At nineteen, he was one of the pioneers of a brand new breed of geeks. He was the proud owner of his first shuttle, hammered out of scrap metal and powered by recycled refuse from the gate. The operating system was a do-it-yourself miracle of coding, which he hacked and babied daily, as if his life depended upon it. Indeed, it did. The boy--like his father, was somewhat Sensitive and the ghostly things that beckoned to him were always off the authorized routes, often providing jarring reminders of his own mortality.
This, he was trying to explain--with patience unusual for a boy of his age--to his fourteen year old, half Tourog sister who was currently glaring at him from the passenger seat.

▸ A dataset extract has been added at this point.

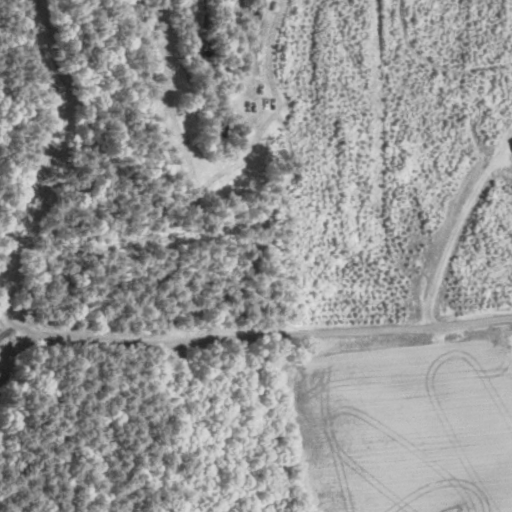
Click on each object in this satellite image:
road: (46, 167)
road: (454, 221)
road: (5, 335)
road: (260, 339)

"... you see?" He finished lamely.
"Up the creek?" asked Ruby, only mildly curious about his odd jargon.
Her eyes flicked down to the flashing symbols on her phone.
"Yeah, that's what Dad said--without a paddle!"
He eased the battered craft that he called "King Lear" onto the highway.
"I mean, I don't even know what that means. Do you?"
"Nah," she frowned at her phone and shrugged. She eased to an upright position in her seat
"Then again, I don't understand half the things our father says."
Case, who was wise to her brand of mischief, merely gave her sudden movement the cautious regard one might reserve for a feral animal. He avoided eye contact though, merely for the fact that he would not be able to keep himself from cackling like a hyena--which he'd been doing every time he looked at her for the past week. Ever since the gene-altering lipstick incident, half of her face had taken on several, ever-changing hues of green and purple, which elicited nothing but ridicule from him. It was important though, that he drive the reason home now, for his staunch refusal to use her prescribed short-cut before her sulk blossomed into a full-fledged fit.